The most energy-intensive HVAC system in the building is the chilled water fan coils that serve the IDF rooms. The two-pipe ECM variable flow fan coils usually consume more energy than the two DOAS units that serve the ventilation for the building.


Energy Consumption

Even though the building has been operational for almost a year, unfortunately the data collection still has issues to this date. It may be archiving, but we do not have access yet.

We can access the chilled and heating hot water data from today to mid-January of this year, but for electrical data, we only can go back four days. This year, California has been experiencing unusually cooler temps with only mildly warmer days.

Based on the data we do have, the building has an energy use index (EIU) of 20 kBtu/square foot for the energy use at the site with no multipliers for the central plant or source.

See Figures 1 and 2 for more detailed energy use information.


Lessons Learned

First and foremost, prior to selecting actuators for automated windows, one must hear them in operation. The ones selected for the project were a noisy distraction when automated, which resulted in an operational decision to actuate only every 45 minutes if the position was required to change on the first floor and if the supplied air volume has increased or decreased.

The second lesson learned: Regardless of whether there is a budget for automating windows, find money to automate the windows.

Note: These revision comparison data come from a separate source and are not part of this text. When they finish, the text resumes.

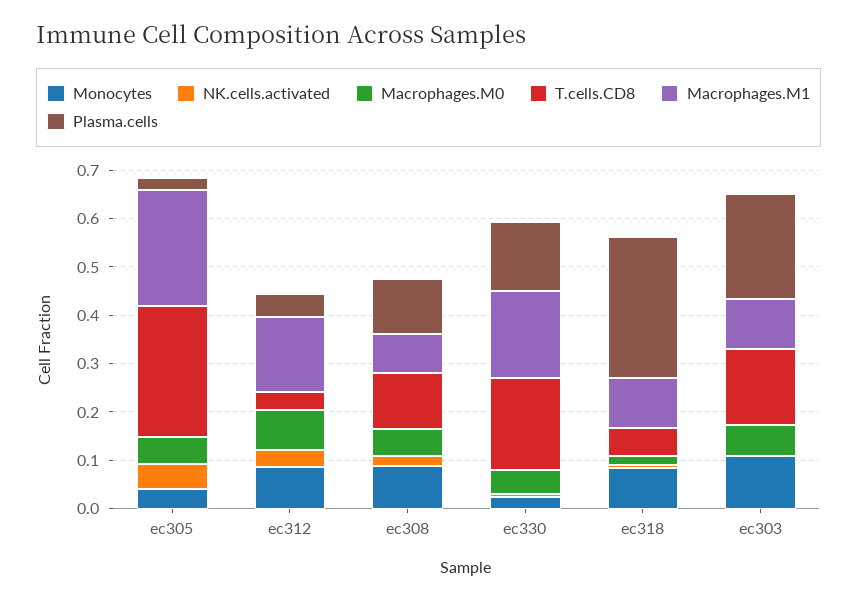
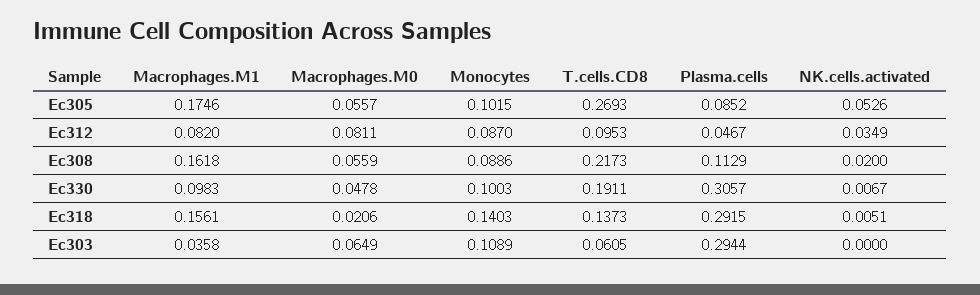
  {
    "Monocytes": {
-     "ec305": 0.04,
+     "ec305": 0.1015,
      "ec312": 0.087,
      "ec308": 0.0886,
-     "ec330": 0.02,
+     "ec330": 0.1003,
-     "ec318": 0.08,
+     "ec318": 0.1403,
      "ec303": 0.1089
    },
    "NK.cells.activated": {
      "ec305": 0.0526,
      "ec312": 0.0349,
      "ec308": 0.02,
      "ec330": 0.0067,
      "ec318": 0.0051,
      "ec303": 0
    },
    "Macrophages.M0": {
      "ec305": 0.0557,
      "ec312": 0.0811,
      "ec308": 0.0559,
      "ec330": 0.0478,
      "ec318": 0.0206,
      "ec303": 0.0649
    },
    "T.cells.CD8": {
      "ec305": 0.2693,
-     "ec312": 0.04,
+     "ec312": 0.0953,
-     "ec308": 0.12,
+     "ec308": 0.2173,
      "ec330": 0.1911,
-     "ec318": 0.06,
+     "ec318": 0.1373,
-     "ec303": 0.16
+     "ec303": 0.0605
    },
    "Macrophages.M1": {
-     "ec305": 0.24,
+     "ec305": 0.1746,
-     "ec312": 0.16,
+     "ec312": 0.082,
-     "ec308": 0.08,
+     "ec308": 0.1618,
-     "ec330": 0.18,
+     "ec330": 0.0983,
-     "ec318": 0.1,
+     "ec318": 0.1561,
-     "ec303": 0.1
+     "ec303": 0.0358
    },
    "Plasma.cells": {
-     "ec305": 0.02,
+     "ec305": 0.0852,
      "ec312": 0.0467,
      "ec308": 0.1129,
-     "ec330": 0.14,
+     "ec330": 0.3057,
      "ec318": 0.2915,
-     "ec303": 0.22
+     "ec303": 0.2944
    }
  }

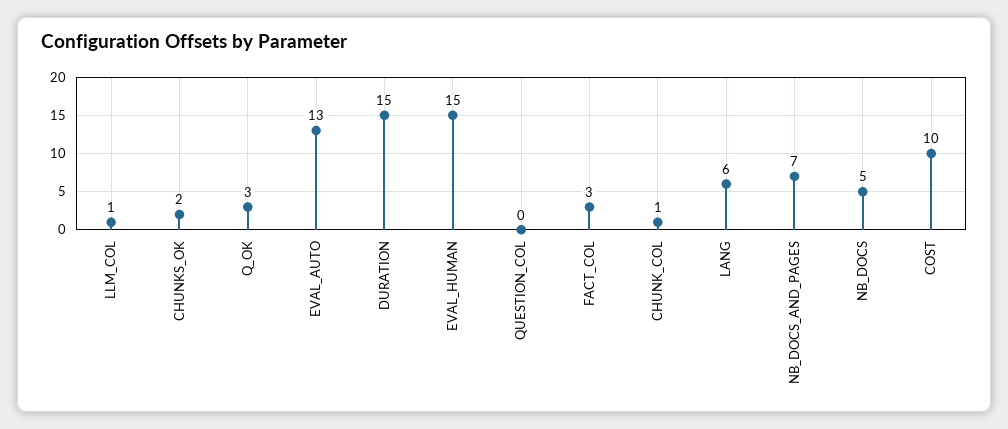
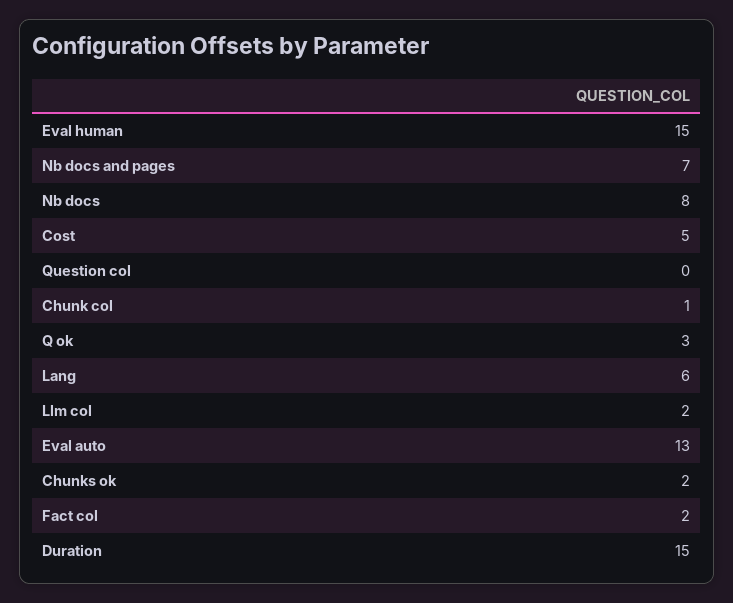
  {
-   "LLM_COL": 1,
+   "LLM_COL": 2,
    "CHUNKS_OK": 2,
    "Q_OK": 3,
    "EVAL_AUTO": 13,
    "DURATION": 15,
    "EVAL_HUMAN": 15,
    "QUESTION_COL": 0,
-   "FACT_COL": 3,
+   "FACT_COL": 2,
    "CHUNK_COL": 1,
    "LANG": 6,
    "NB_DOCS_AND_PAGES": 7,
-   "NB_DOCS": 5,
+   "NB_DOCS": 8,
-   "COST": 10
+   "COST": 5
  }

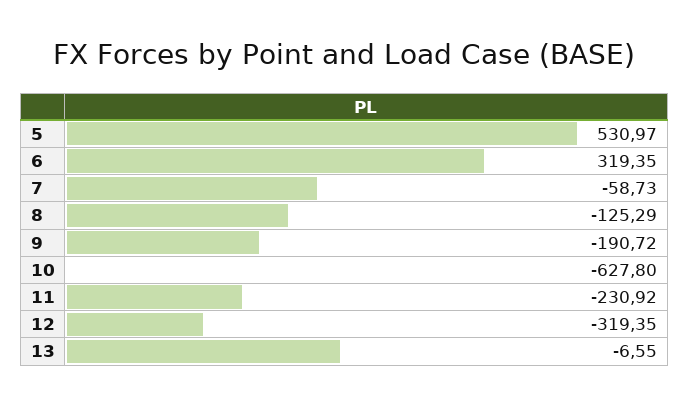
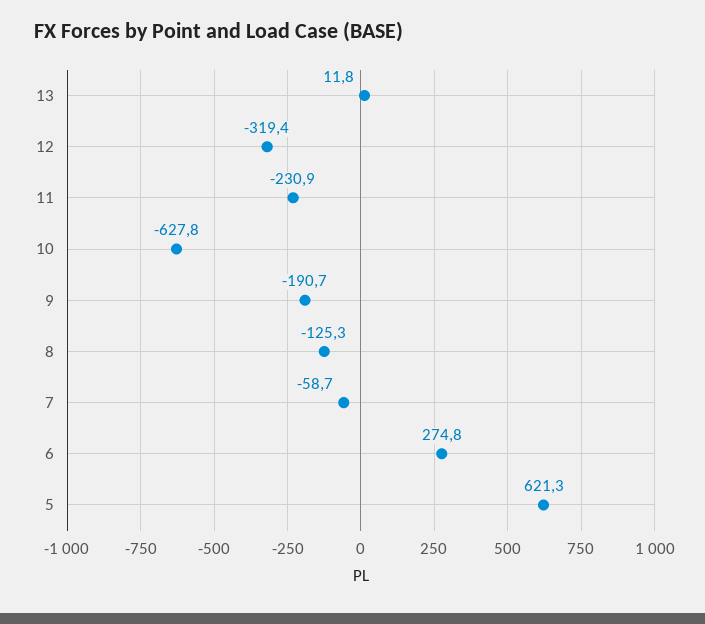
  {
-   "5": 530.97,
+   "5": 621.3,
-   "6": 319.35,
+   "6": 274.8,
    "7": -58.73,
    "8": -125.29,
    "9": -190.72,
    "10": -627.8,
    "11": -230.92,
    "12": -319.35,
-   "13": -6.55
+   "13": 11.8
  }

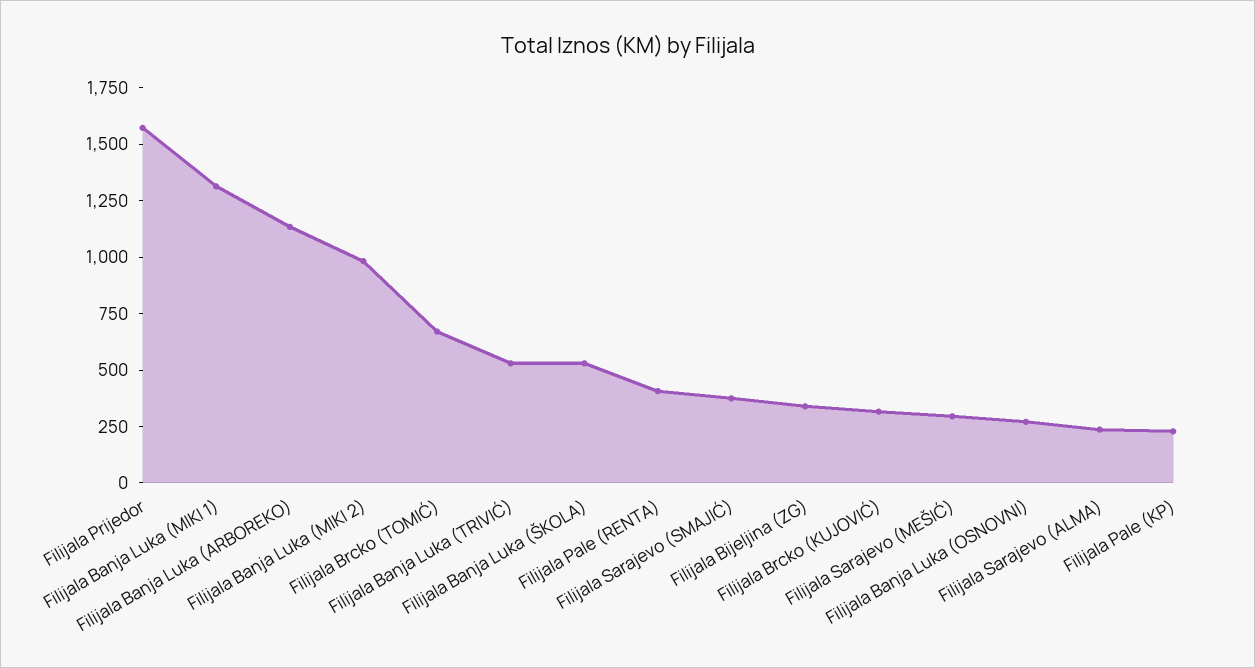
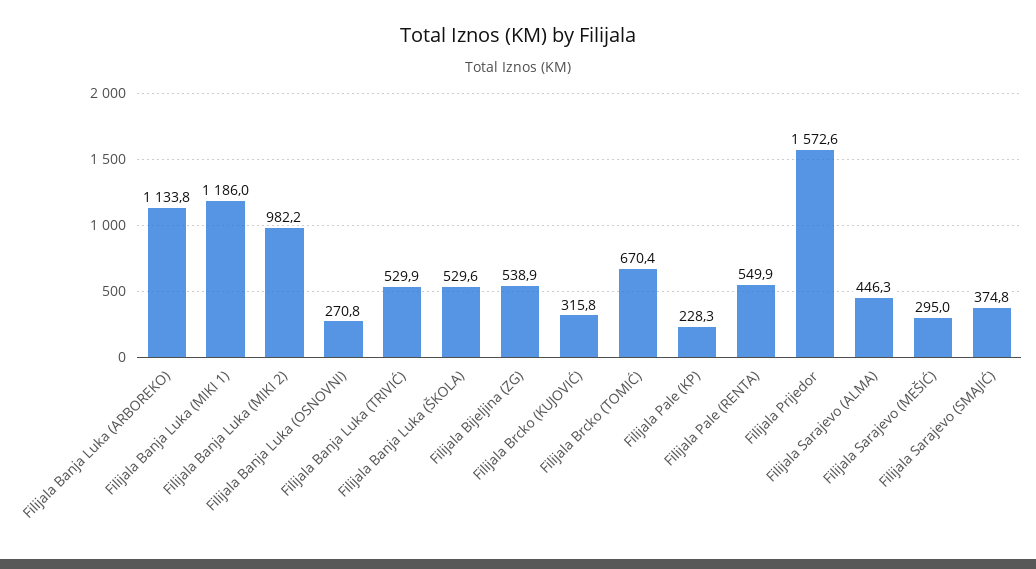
  {
    "Filijala Prijedor": 1572.6,
-   "Filijala Banja Luka (MIKI 1)": 1300,
+   "Filijala Banja Luka (MIKI 1)": 1186,
    "Filijala Banja Luka (ARBOREKO)": 1133.8,
    "Filijala Banja Luka (MIKI 2)": 982.2,
    "Filijala Brcko (TOMIĆ)": 670.4,
    "Filijala Banja Luka (TRIVIĆ)": 529.9,
    "Filijala Banja Luka (ŠKOLA)": 529.6,
-   "Filijala Pale (RENTA)": 400,
+   "Filijala Pale (RENTA)": 549.9,
    "Filijala Sarajevo (SMAJIĆ)": 374.8,
-   "Filijala Bijeljina (ZG)": 350,
+   "Filijala Bijeljina (ZG)": 538.9,
    "Filijala Brcko (KUJOVIĆ)": 315.8,
    "Filijala Sarajevo (MEŠIĆ)": 295,
    "Filijala Banja Luka (OSNOVNI)": 270.8,
-   "Filijala Sarajevo (ALMA)": 250,
+   "Filijala Sarajevo (ALMA)": 446.3,
    "Filijala Pale (KP)": 228.3
  }

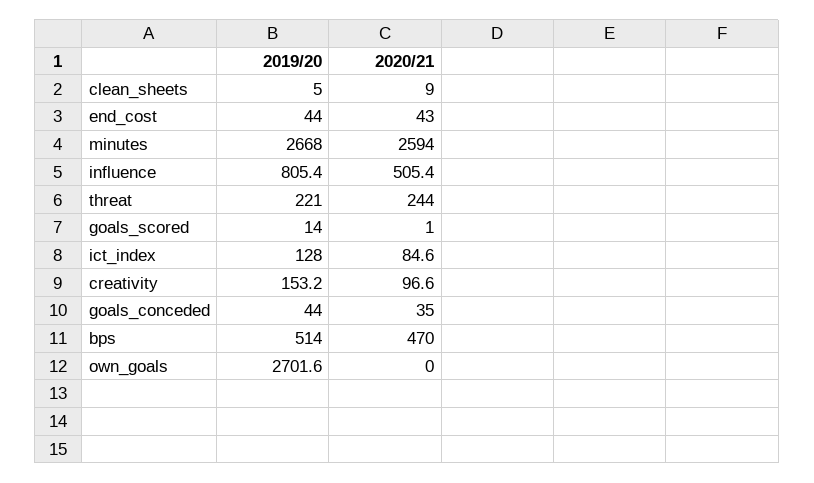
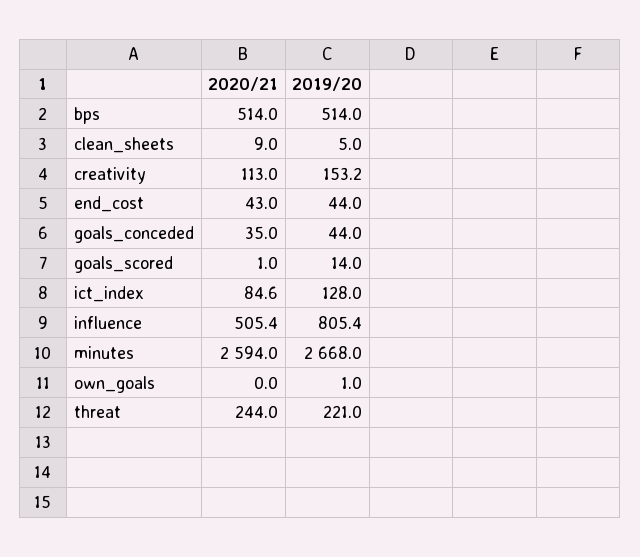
  {
    "2019/20": {
      "clean_sheets": 5,
      "end_cost": 44,
      "minutes": 2668,
      "influence": 805.4,
      "threat": 221,
      "goals_scored": 14,
      "ict_index": 128,
      "creativity": 153.2,
      "goals_conceded": 44,
      "bps": 514,
-     "own_goals": 2701.6
+     "own_goals": 1
    },
    "2020/21": {
      "clean_sheets": 9,
      "end_cost": 43,
      "minutes": 2594,
      "influence": 505.4,
      "threat": 244,
      "goals_scored": 1,
      "ict_index": 84.6,
-     "creativity": 96.6,
+     "creativity": 113,
      "goals_conceded": 35,
-     "bps": 470,
+     "bps": 514,
      "own_goals": 0
    }
  }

Do not rely on a red-light-green-light system and human intervention to operate windows. Windows have been open during unfavorable heating and cooling periods, when the temperatures are hot and humid or very cold allowing the heat to escape. This occurs even with training and reminders.

The third lesson learned: What is good for a data center (hot and cold isle containment) is also good for a telecom inter distribution frame (IDF) in cooling fan energy. Most of the time the IDF is operating, the fan energy of the fan coils is greater than the fan energy of the DOAS units serving the OSA to the building. The reason for this is the hot air from the telecom equipment and the cold air from the fan coil mix, which  causes the system to run longer to cool and satisfy maintaining the load, more of an on/off function at near full-load operation. By directing all the hot air to the return of the fan coil and the supply air to the space, the discharge temperature could be a higher temperature while also supplying the flow at lessor rate while maintaining the load. Over time the electrical load as metered doesn’t change while the cooling load is fluctuating — much like operating a fan coil in a meeting room based on the thermostat instead of resetting the supply air temperature based on the offset of the room temperature to the set point temperature.

The fourth lesson learned is to stay on top of the progress of trending setups and validate the energy reporting systems.



Based on the life of a K-12 school or a college classroom building, a radiant heated and cooled slab with a low energy/low pressure drop DOAS ventilation system is the only way to go. It provides a comfortable learning environment for students that is very quiet. The system could also last 40 years or more with minor replacement of equipment and provides low-energy use for the lifetime of the project, both enhancing owner savings.